The Sheet
In celebration of National Women’s Month, let’s shine a spotlight on Bishop’s Naomi Jensen, who owns TEAM Environmental, a local natural resources management firm. 
Two weeks ago, she sent out a press release announcing a rebranding of the 35-year old firm founded by Walt Pachucki. 
The firm was formerly called TEAM Engineering and Management, but as Jensen says, she wanted to rebrand the firm to more accurately reflect its continued evolution in an environmental direction. 
Which makes sense, given that Jensen graduated with an Environmental Sciences degree, while Pachucki, the company founder, had a mining engineering background. 
The evolution of services reflects the changing needs of clients in the Eastern Sierra, said Jensen. And rebranding is also about visibility. “Oh yeah. They do that.” 
With Natural Resource Management as the umbrella, “we’ve branched out more broadly into EIS [reports/environmental impact analysis], NEPA and CEQA compliance, environmental analysis, archaeological studies, hydrogeology and water resources, biological surveys … “
She referenced the proposal to nominate Owens Dry Lake as a national historic district. This is an interagency project, working collaboratively with local tribes and regulatory agencies, requiring a lot of stakeholder engagement, with TEAM acting as a facilitator of sorts. 
According to the press release, TEAM Environmental “provides environmental compliance, impact analysis and sustainability-focused natural resource management for governmental agencies, educational institutes and private land and business owners in Inyo and Mono Counties.” 

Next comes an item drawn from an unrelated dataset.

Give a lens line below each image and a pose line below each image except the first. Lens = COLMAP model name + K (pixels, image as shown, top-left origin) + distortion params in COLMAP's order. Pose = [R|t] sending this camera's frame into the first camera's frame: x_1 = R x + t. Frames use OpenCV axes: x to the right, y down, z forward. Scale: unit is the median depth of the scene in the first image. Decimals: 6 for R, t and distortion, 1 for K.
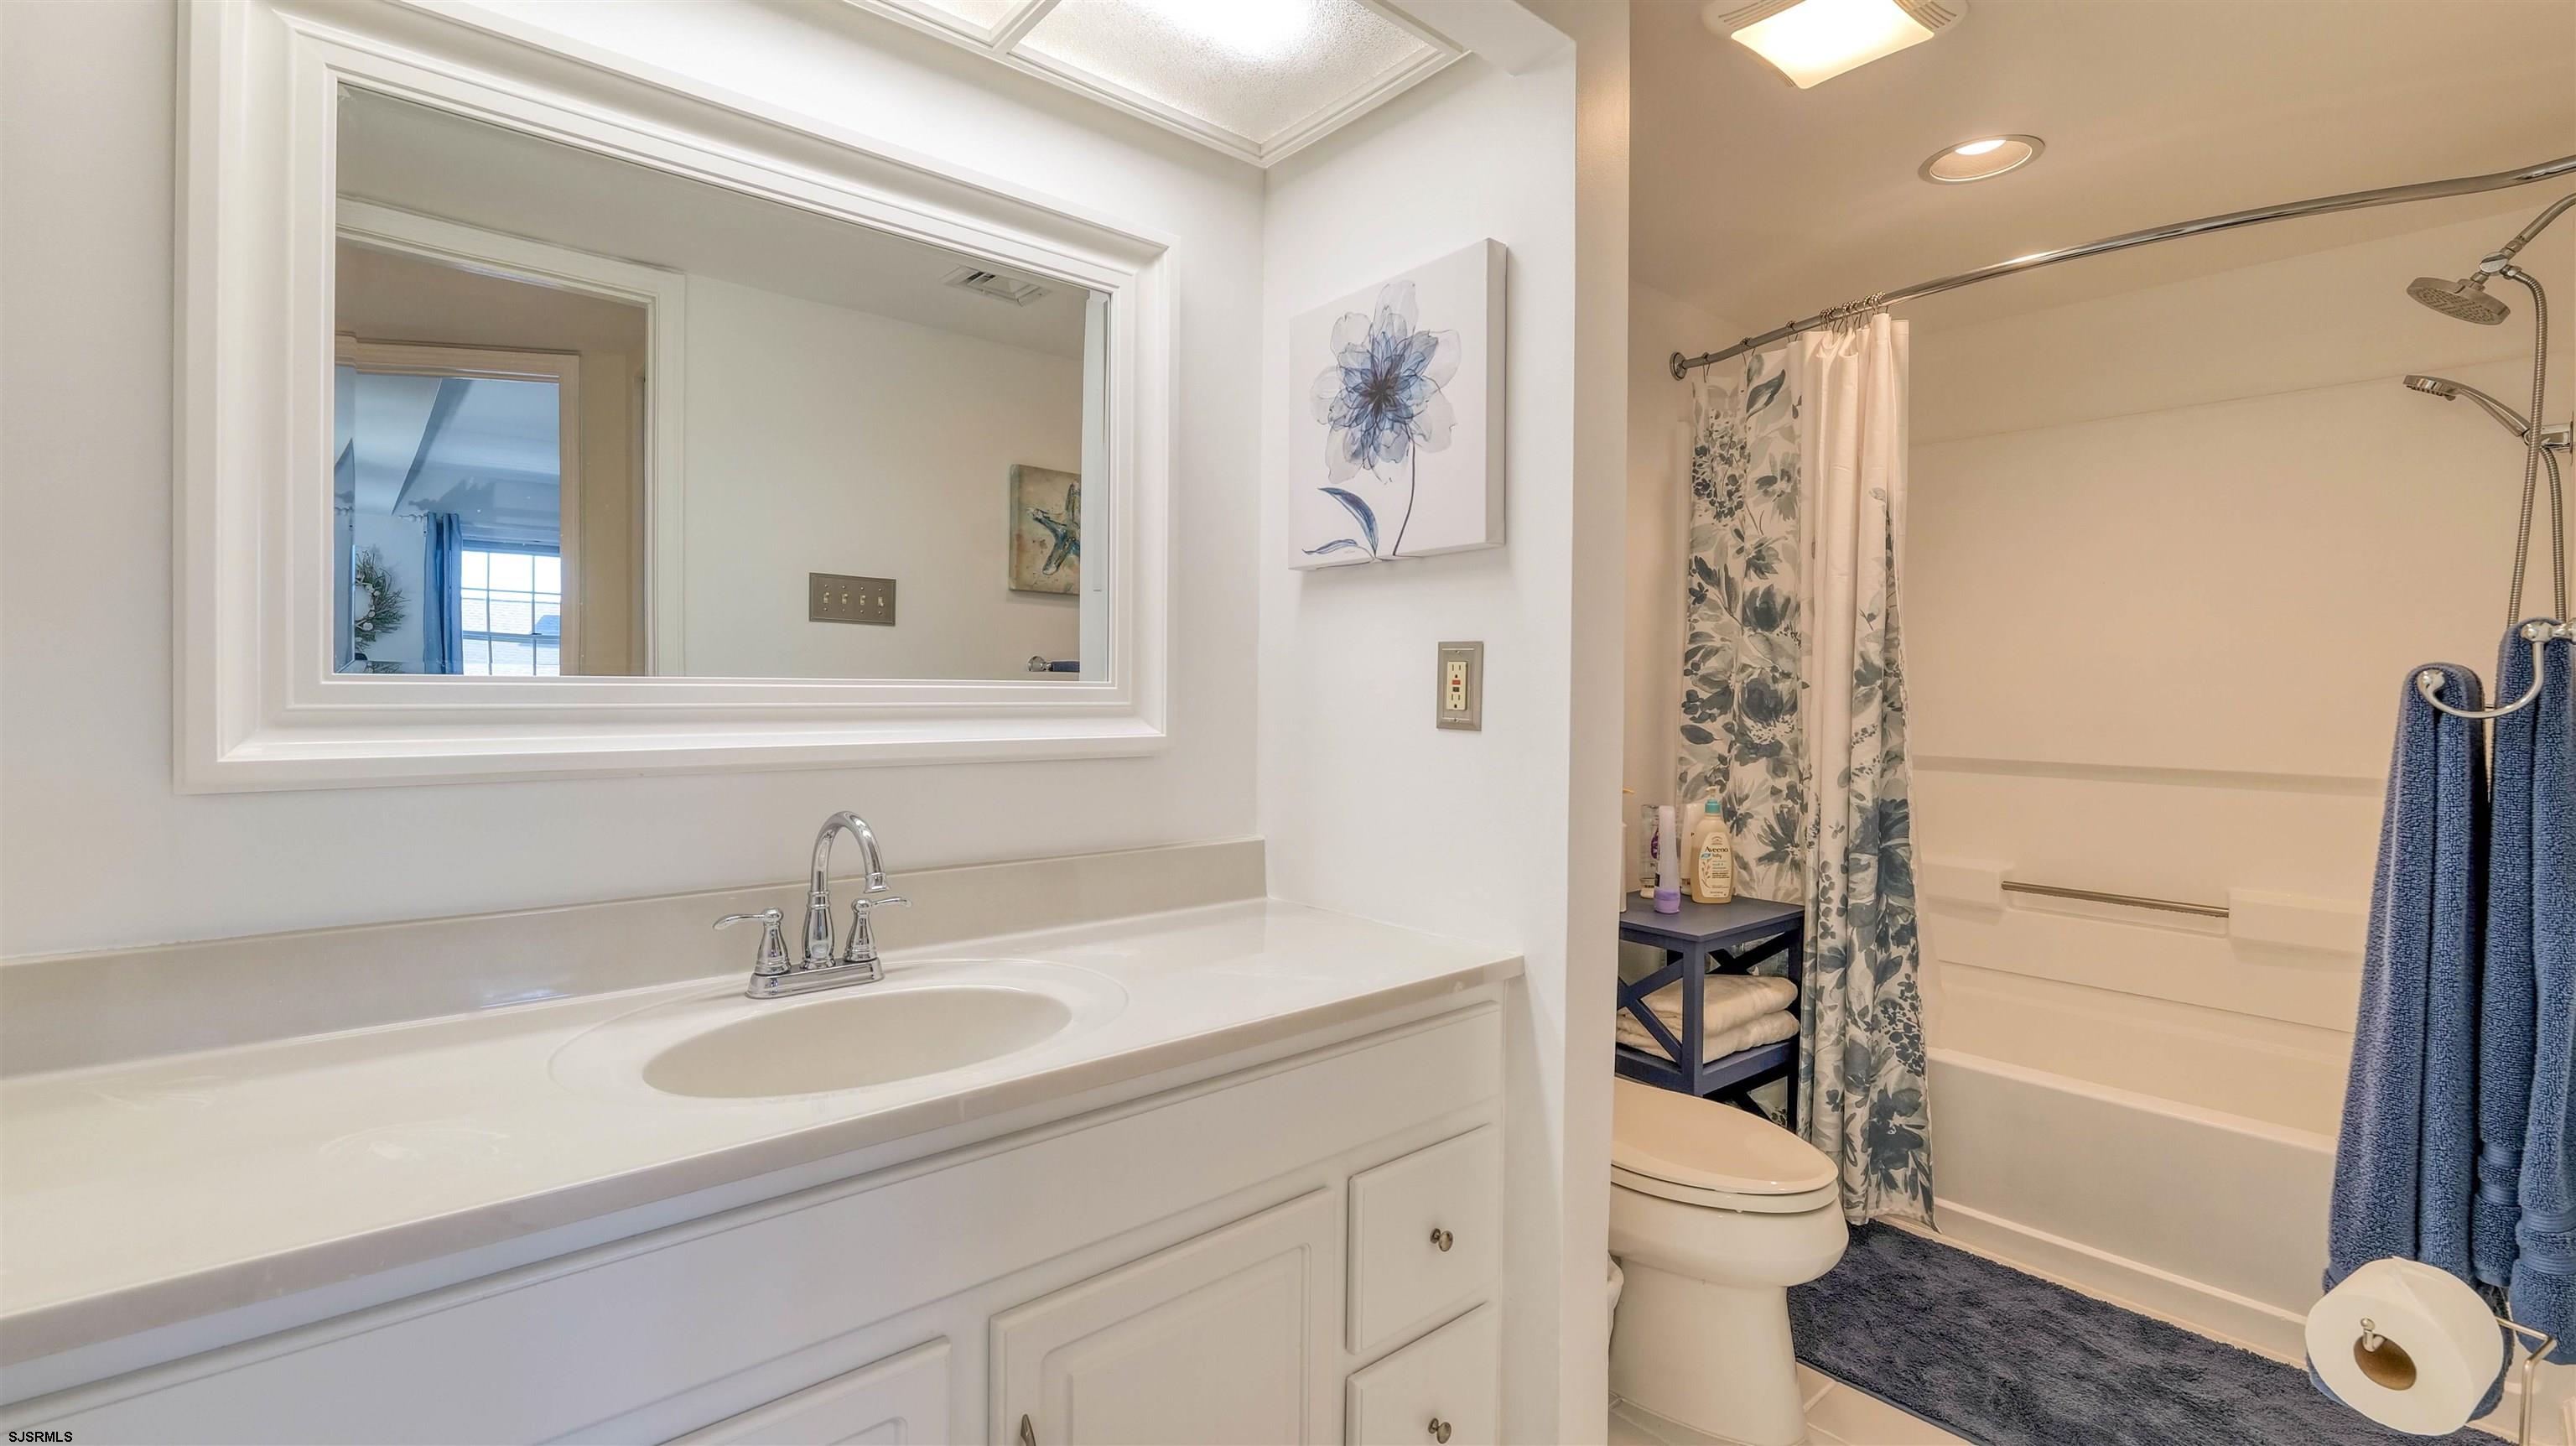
lens RADIAL K [[1052.2, 0, 1288.9], [0, 1052.2, 709.0], [0, 0, 1]] dist [-0.010671, 0.000019]
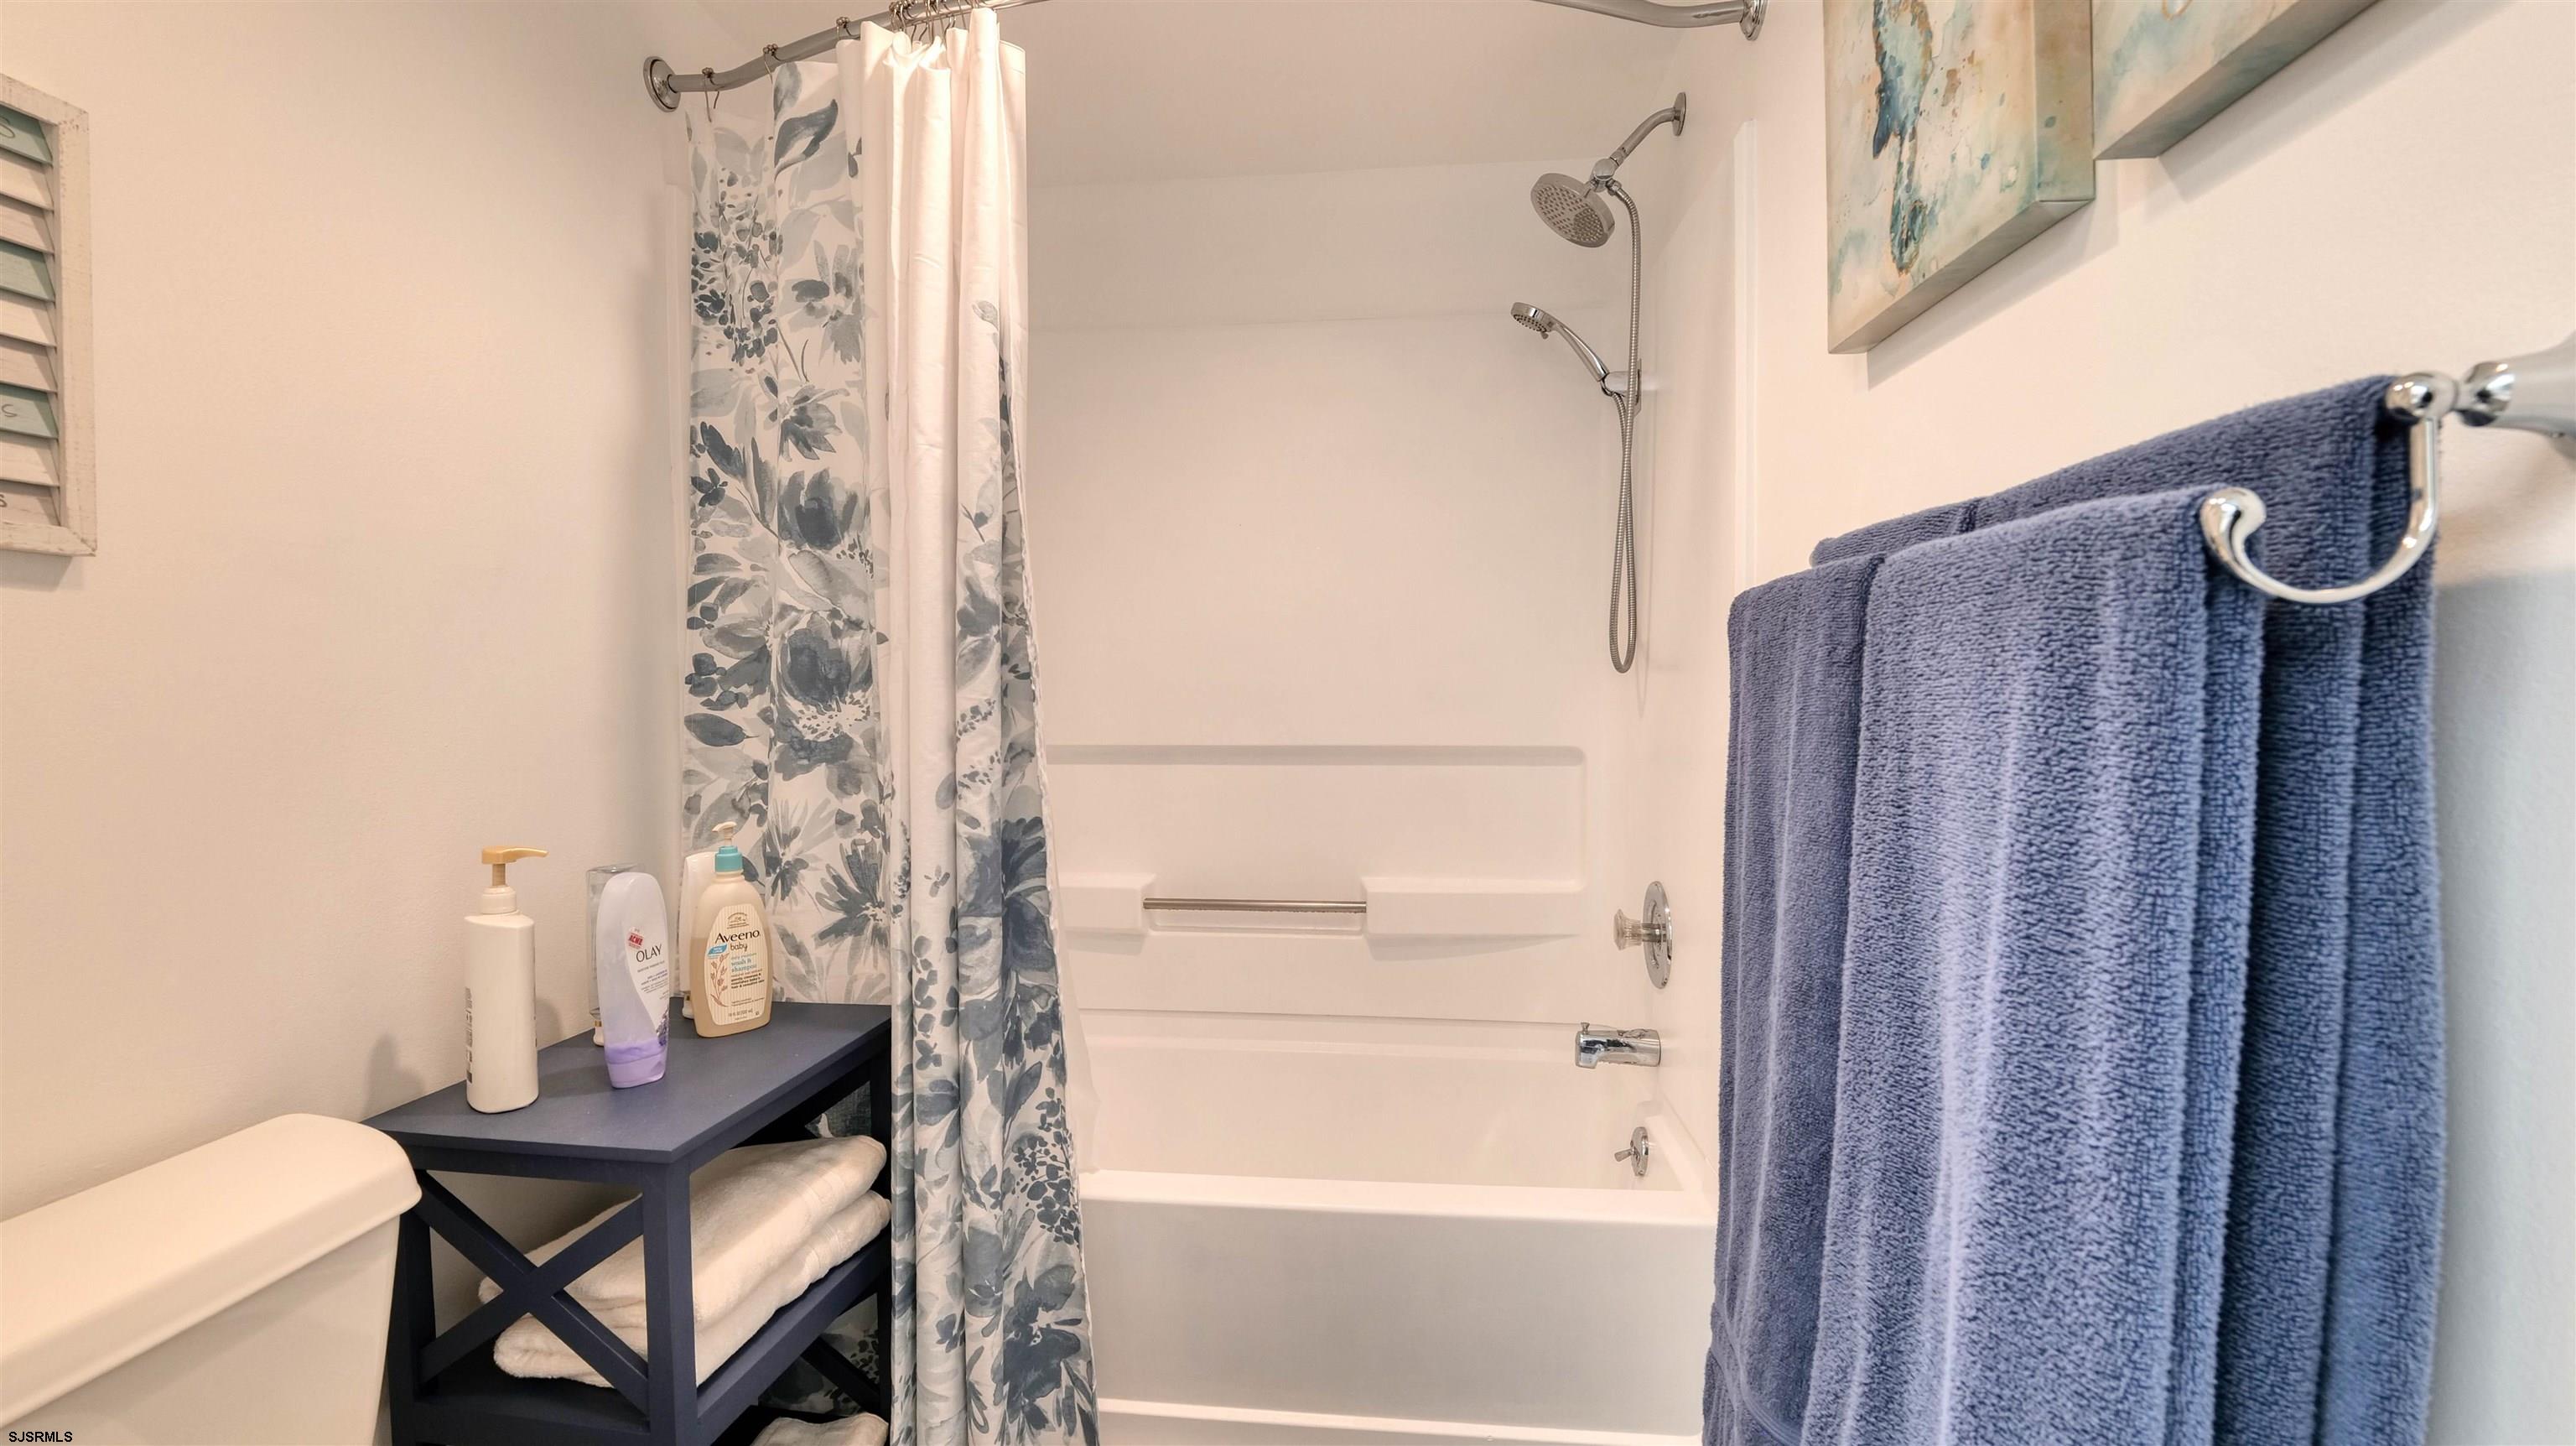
lens RADIAL K [[1052.2, 0, 1288.9], [0, 1052.2, 709.0], [0, 0, 1]] dist [-0.010671, 0.000019]
pose [[0.707062, -0.026510, 0.706655, 0.244725], [0.024503, 0.999615, 0.012984, 0.015754], [-0.706727, 0.008135, 0.707440, 0.437338]]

As part of the rebranding, Jensen also had TEAM certified as a WBE (Women-Owned Business Enterprise), SBE (Small Business Enterprise), DBE (Disadvantaged Business Enterprise). 
Why is this important? 
By identifying as a woman-owned business, it provides a little more help in cracking/bidding Federal or State (Caltrans) projects, where you’re competing with big, out-of-area firms. Inyo and Mono counties already offer some preference in their bidding processes to local firms, and have seen the value in utilizing local expertise and resources for projects in this region. 
Jensen started at TEAM in 1999. She was fresh out of college, the third employee. At the time, she worked on a lot of UST (Underground storage tank) and gas station cleanup, and groundwater monitoring at landfills. 
“As a teen, I couldn’t wait to get out of Bishop,” she said, “and I didn’t expect myself to be back here. Nor did I necessarily think of myself as an entrepreneur. But the job has been a great fit for me.” 
Jensen acquired the firm in 2015. 
It has a core staff of five which includes Jensen, a geologist, a biologist, an archaeologist and administrative support. 
It has a total staff of around 10 FTE (full-time equivalent).employees, including subject matter experts used on specific projects.  
When it comes to bigger projects, it can lean on larger affiliates for help. 
Jensen is a 4th generation Valley resident on her mother’s (Denton) side.. Denton. Her grandmother Betty was Bishop’s first woman mayor back in the ‘50s, her grandfather a beloved family doctor, and her great-uncle the late Mono County superior court Judge Edward Denton. 
Jensen is a single mom with two teenagers. 
She has been a board member of the High Sierra Energy Foundation (HSEF) for more than 10 years, and volunteers for school sport programs and community-based organizations.  
— Jack Lunch
Jack is the publisher and editor of The Sheet. He writes a lot of page two’s.